I don't know what she's going to do this summer now. It's going to be harder to find a new job this late, especially because there are certain jobs she doesn't like. She hates being out in the sun and prefers indoor work. I’m also worried that this will become a pattern, and that she’ll just get fired again. I guess she'll have to figure something out.

When she's not working, she'll usually stay in bed until around 2 p.m. talking on the phone, then come downstairs, grab some strawberries or carrots and maybe a bag of chips, and spend most of the afternoon on the couch using her phone.

Her boyfriend works too, so they don't spend every waking minute together. In the evenings she usually sees him after work. Sometimes they go exercise or go to the gym together, and by the time they're done it's late like 11, so she'll shower at his house and stay the night. Some nights they'll go out to a party or hang out with friends, but that's not most nights. Other days, if they skip the gym, he'll come over for dinner and sometimes she wants him to spend the night. Or she'll go to his house and spend the day there. Sometimes she spends several days in a row there. She sleeps over there quite a bit and isn’t always just sitting at home.

She’ll have to now try to find other things to do though. OP


You seem like a really lacking, permissive, unengaged parent who is not instilling the right values. Why are you recounting for us the detailed schedule of your daughter's days? Why are you not talking about punishments and consequences? Why is taking away your daughter's phone not even remotely on the table here as a consequence? This has to be a troll. You might end up with a teen mother for a daughter if you're not careful.
Anonymous
Anonymous wrote:
Anonymous wrote:She ended up calling in and quitting. She was going to get fired anyway, and since she's someone hates conflict, quitting was what she chose to do. She has a hard time standing up for herself. That doesn't mean she's always doing what other people tell her to do, but she's never rude, hostile, or intentionally tries to hurt anyone's feelings even when she disagrees.

She's also not a spender. She saves all the money she earns and doesn't ask anyone for money. We pay her phone bill, but even if I turned it off, she'd just use Wi-Fi to call him through FaceTime audio or video. She also has apps she uses to call people that don't require cell service, so shutting off the phone wouldn't really change much.

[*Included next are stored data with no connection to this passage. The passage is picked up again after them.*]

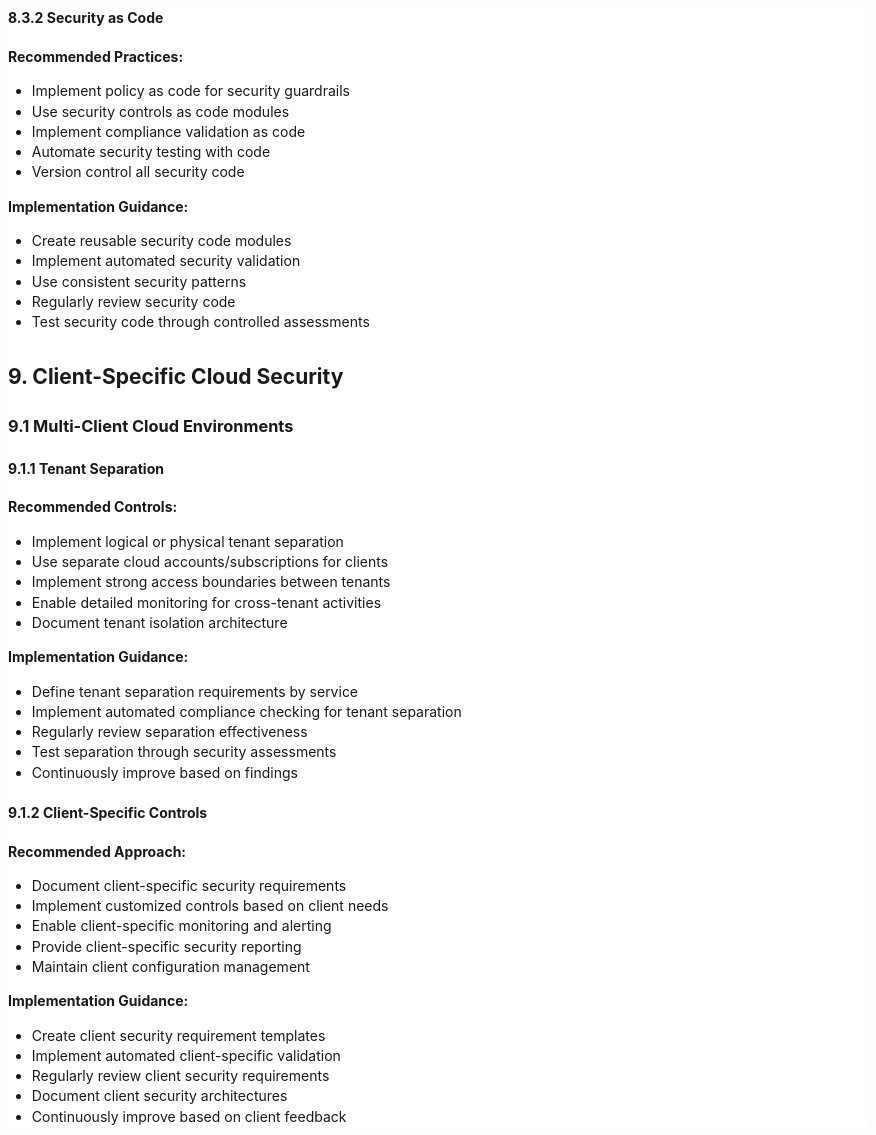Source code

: #### 8.3.2 Security as Code

**Recommended Practices:**

- Implement policy as code for security guardrails
- Use security controls as code modules
- Implement compliance validation as code
- Automate security testing with code
- Version control all security code

**Implementation Guidance:**

- Create reusable security code modules
- Implement automated security validation
- Use consistent security patterns
- Regularly review security code
- Test security code through controlled assessments

## 9. Client-Specific Cloud Security

### 9.1 Multi-Client Cloud Environments

#### 9.1.1 Tenant Separation

**Recommended Controls:**

- Implement logical or physical tenant separation
- Use separate cloud accounts/subscriptions for clients
- Implement strong access boundaries between tenants
- Enable detailed monitoring for cross-tenant activities
- Document tenant isolation architecture

**Implementation Guidance:**

- Define tenant separation requirements by service
- Implement automated compliance checking for tenant separation
- Regularly review separation effectiveness
- Test separation through security assessments
- Continuously improve based on findings

#### 9.1.2 Client-Specific Controls

**Recommended Approach:**

- Document client-specific security requirements
- Implement customized controls based on client needs
- Enable client-specific monitoring and alerting
- Provide client-specific security reporting
- Maintain client configuration management

**Implementation Guidance:**

- Create client security requirement templates
- Implement automated client-specific validation
- Regularly review client security requirements
- Document client security architectures
- Continuously improve based on client feedback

I don't know what she's going to do this summer now. It's going to be harder to find a new job this late, especially because there are certain jobs she doesn't like. She hates being out in the sun and prefers indoor work. I’m also worried that this will become a pattern, and that she’ll just get fired again. I guess she'll have to figure something out.

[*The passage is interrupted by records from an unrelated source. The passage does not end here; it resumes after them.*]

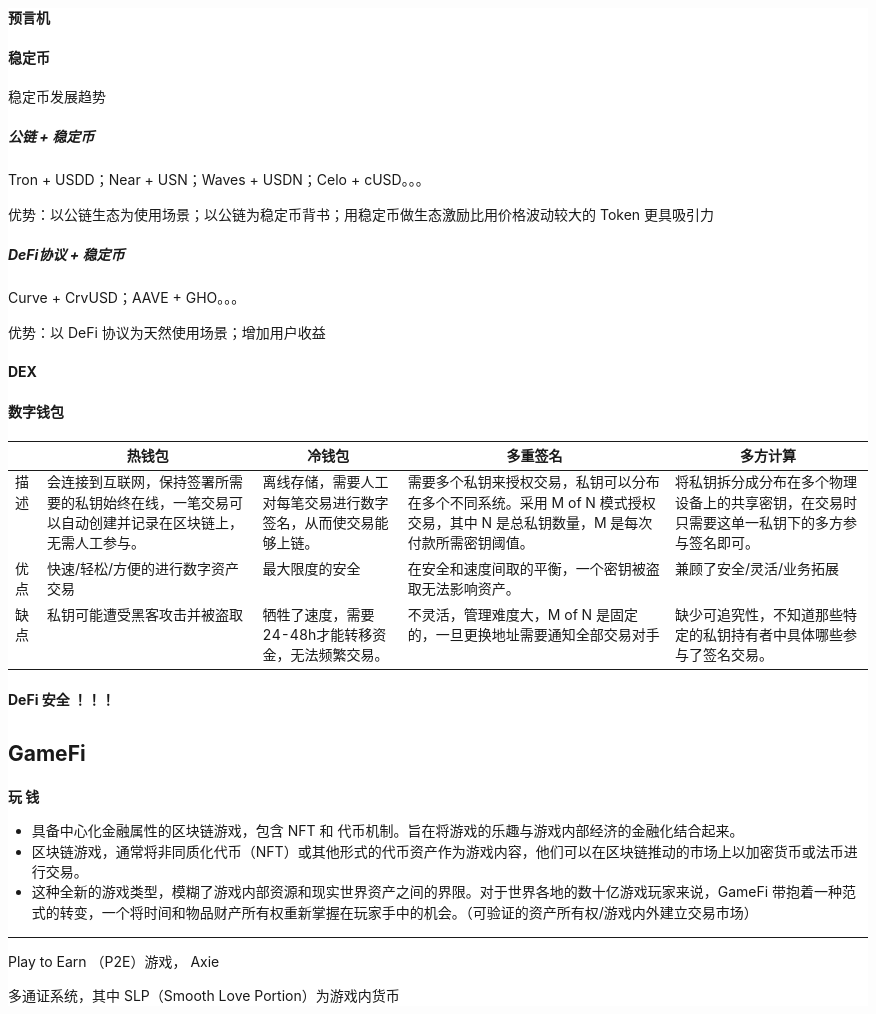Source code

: 

#### 预言机





#### 稳定币

稳定币发展趋势

##### 公链 + 稳定币

Tron + USDD；Near + USN；Waves + USDN；Celo + cUSD。。。

优势：以公链生态为使用场景；以公链为稳定币背书；用稳定币做生态激励比用价格波动较大的 Token 更具吸引力

##### DeFi协议 +  稳定币

Curve + CrvUSD；AAVE + GHO。。。

优势：以 DeFi 协议为天然使用场景；增加用户收益



#### DEX



#### 数字钱包

|      | 热钱包                                                       | 冷钱包                                                       | 多重签名                                                     | 多方计算                                                     |
| ---- | ------------------------------------------------------------ | ------------------------------------------------------------ | ------------------------------------------------------------ | ------------------------------------------------------------ |
| 描述 | 会连接到互联网，保持签署所需要的私钥始终在线，一笔交易可以自动创建并记录在区块链上，无需人工参与。 | 离线存储，需要人工对每笔交易进行数字签名，从而使交易能够上链。 | 需要多个私钥来授权交易，私钥可以分布在多个不同系统。采用 M of N 模式授权交易，其中 N 是总私钥数量，M 是每次付款所需密钥阈值。 | 将私钥拆分成分布在多个物理设备上的共享密钥，在交易时只需要这单一私钥下的多方参与签名即可。 |
| 优点 | 快速/轻松/方便的进行数字资产交易                             | 最大限度的安全                                               | 在安全和速度间取的平衡，一个密钥被盗取无法影响资产。         | 兼顾了安全/灵活/业务拓展                                     |
| 缺点 | 私钥可能遭受黑客攻击并被盗取                                 | 牺牲了速度，需要 24-48h才能转移资金，无法频繁交易。          | 不灵活，管理难度大，M of N 是固定的，一旦更换地址需要通知全部交易对手 | 缺少可追究性，不知道那些特定的私钥持有者中具体哪些参与了签名交易。 |



#### DeFi 安全 ！！！





## GameFi

**玩 钱**

- 具备中心化金融属性的区块链游戏，包含 NFT 和 代币机制。旨在将游戏的乐趣与游戏内部经济的金融化结合起来。
- 区块链游戏，通常将非同质化代币（NFT）或其他形式的代币资产作为游戏内容，他们可以在区块链推动的市场上以加密货币或法币进行交易。
- 这种全新的游戏类型，模糊了游戏内部资源和现实世界资产之间的界限。对于世界各地的数十亿游戏玩家来说，GameFi 带抱着一种范式的转变，一个将时间和物品财产所有权重新掌握在玩家手中的机会。（可验证的资产所有权/游戏内外建立交易市场）

---

Play to Earn （P2E）游戏， Axie

多通证系统，其中 SLP（Smooth Love Portion）为游戏内货币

When she's not working, she'll usually stay in bed until around 2 p.m. talking on the phone, then come downstairs, grab some strawberries or carrots and maybe a bag of chips, and spend most of the afternoon on the couch using her phone.

Her boyfriend works too, so they don't spend every waking minute together. In the evenings she usually sees him after work. Sometimes they go exercise or go to the gym together, and by the time they're done it's late like 11, so she'll shower at his house and stay the night. Some nights they'll go out to a party or hang out with friends, but that's not most nights. Other days, if they skip the gym, he'll come over for dinner and sometimes she wants him to spend the night. Or she'll go to his house and spend the day there. Sometimes she spends several days in a row there. She sleeps over there quite a bit and isn’t always just sitting at home.

She’ll have to now try to find other things to do though. OP


You seem like a really lacking, permissive, unengaged parent who is not instilling the right values. Why are you recounting for us the detailed schedule of your daughter's days? Why are you not talking about punishments and consequences? Why is taking away your daughter's phone not even remotely on the table here as a consequence? This has to be a troll. You might end up with a teen mother for a daughter if you're not careful.


This actually read to me like the daughter wrote it. The overexplanations, the odd focus, the carefully distancing language.